The ailing, 88-year-old Mubarak left the Armed Forces Hospital in Cairo’s southern suburb of Maadi and went to his home in the upscale Heliopolis district under heavy security, according to an Egyptian security official. The official spoke on condition of anonymity because he was not authorized to talk to the media.
His release marked a new chapter for the former autocrat whose people rose up against him in 2011 and demanded an end to his 30 years in power marked by corruption, economic inequity and reliance on a much-feared security apparatus.
It also underscored how the aspirations of the Arab Spring movement that swept the entire region have bottomed out.
Mubarak’s ouster, on the surge of furious multitudes that filled Cairo’s landmark Tahrir Square — the epicenter of the uprising — was perhaps the seminal moment of the Arab Spring. But six years on, the mass uprisings in Egypt, Tunisia, Libya, Yemen, Bahrain, and Syria have each failed in some way, leading to civil wars or dysfunctional states.
Mubarak’s return home took place far from cameras and throngs of media that followed his court appearances. Two groups of security forces secured the route from the hospital to his house, according to the security official.
Mubarak’s lawyer, Farid el-Deeb, refused to comment when contacted by The Associated Press.

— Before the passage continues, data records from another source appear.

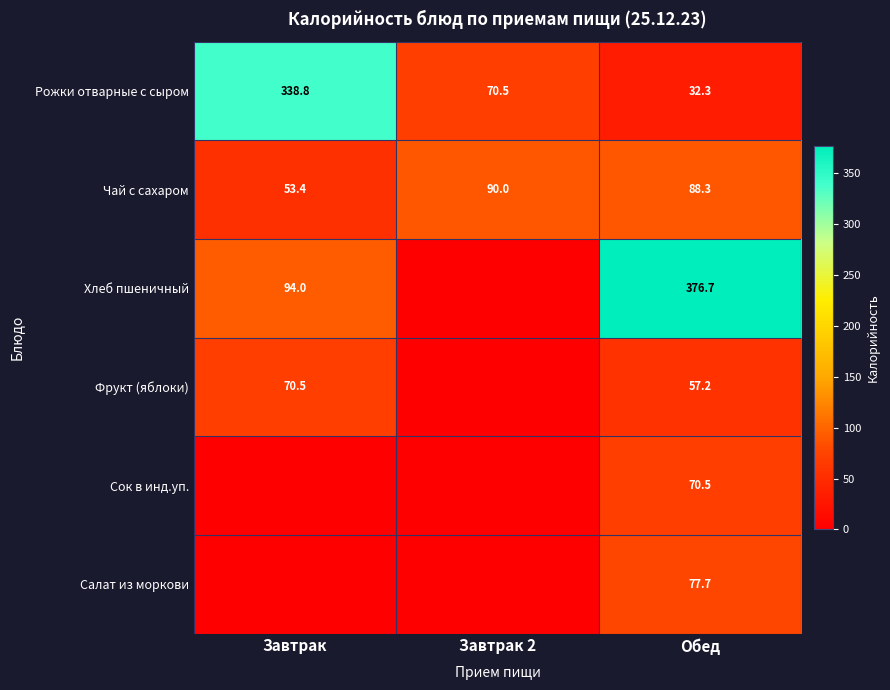

How many data points does each series have?

3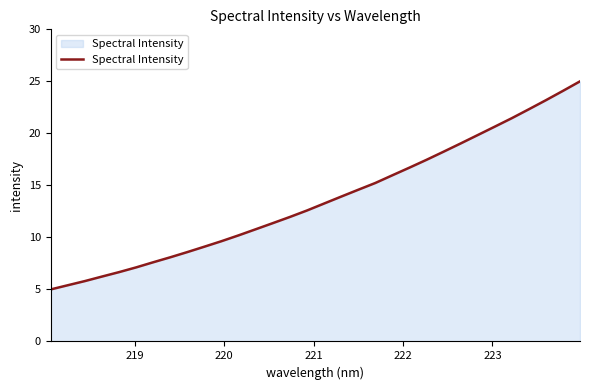

How many lines are shown in the chart?

1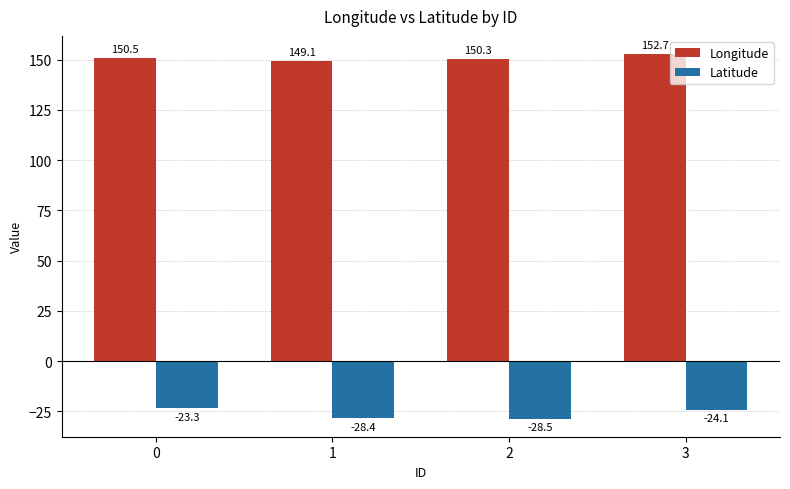

How many values in the Latitude series are below -24?

3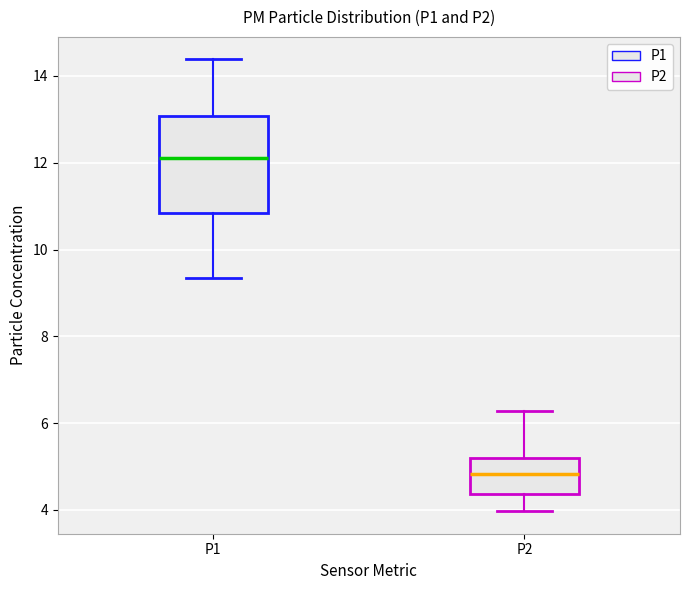

Which box's median line is the lowest?

P2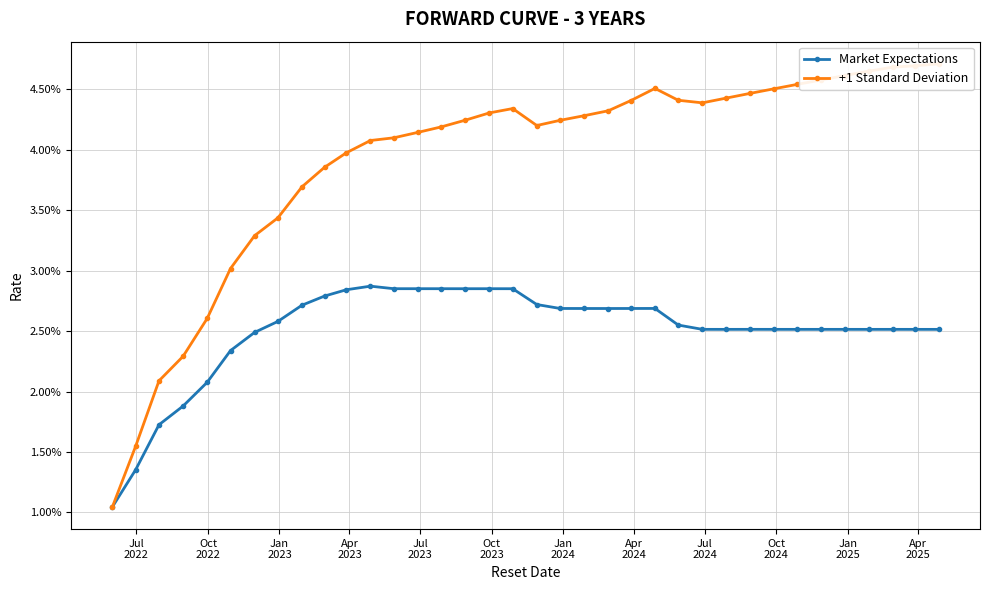

Is the value of Market Expectations at Apr
2023 greater than the value of +1 Standard Deviation at Apr
2023?

No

But in remarks to Egyptian daily Al-Masry al-Youm, el-Deeb said the former president returned home with his two sons, Alaa and Gamal, and that the entire family, including Mubarak’s wife Suzanne came together at his house to celebrate his return and have breakfast together.
Mubarak was acquitted by Egypt’s top appeals court on March 2 of charges that he ordered the killing of protesters during the 2011 popular uprising that led to his ouster.
At that point, he had already served a three-year sentence for embezzling state funds while in detention in connection with the case on the deaths of protesters. A criminal court had ruled in May 2015 to jail Mubarak for three years and fine him millions of Egyptian pounds following his conviction for embezzling funds earmarked for the maintenance and renovation of presidential palaces. The ruling was upheld by another court in January 2016.
Prosecutors, however, reopened another corruption case on Thursday, linked to allegations that Mubarak, along with his family members had received gifts from the state-run Al-Ahram newspaper worth $1 million. The case had been closed once before but the prosecutors appealed and it was restarted.
The order to free Mubarak was the latest in a series of court rulings in recent years in Egypt that acquitted some two dozen, Mubarak-era cabinet ministers, top police officers and aides charged with graft or in connection with the killing of some 900 protesters during the uprising.
Some of those acquitted have made a comeback in public life, while others partially paid back fortunes they illegally amassed.
Activists, meanwhile, say Mubarak’s acquittal of killing protesters has confirmed long-held suspicions that his trial — and that of scores of policemen who faced trial on the same charge — would never bring the justice they demanded.
It has also, according to activists and Egypt’s beleaguered rights campaigners, confirmed widely-held suspicions that their “revolution” — as the uprising against Mubarak was dubbed — had effectively been reversed by the government of President Abdel-Fattah el-Sissi, a general-turned-politician, in order to restore the status quo in a country ruled undemocratically by men of military background for most of the past 60-plus years.
Powerful media figures loyal to el-Sissi have relentlessly vilified the 2011 uprising as a conspiracy and demonized its icons as foreign agents who pose a threat to the country’s national security. The fallen protesters, contend some of them, were shot by members of the now-banned Islamist group, the Muslim Brotherhood.
The attacks began soon after el-Sissi, as army chief, led the 2013 ouster of the Brotherhood’s Mohammed Morsi, after Mubarak Egypt’s first freely elected leader whose one-year in office proved divisive.
Mubarak’s sons were also convicted and sentenced to three years in prison in the same embezzlement case. They still face charges in an insider trading case, but both are free and have recently made a series of intensely publicized appearances greeted enthusiastically by hardcore supporters of their father.
While disillusioned by Mubarak’s acquittal and release, rights lawyers and activist in Egypt are likely to see it as a peripheral development in an increasingly military-run state.
“The trials, appeals, and retrials followed by acquittals were only meant to win time until the military took back power,” said Ahmed Helmi, a rights lawyer in Cairo.
“There is a great deal of apathy now, the only reaction you can find on the streets is someone joking about Mubarak being back home,” he added. “Mubarak’s return home is just … a tiny detail in the bigger picture.”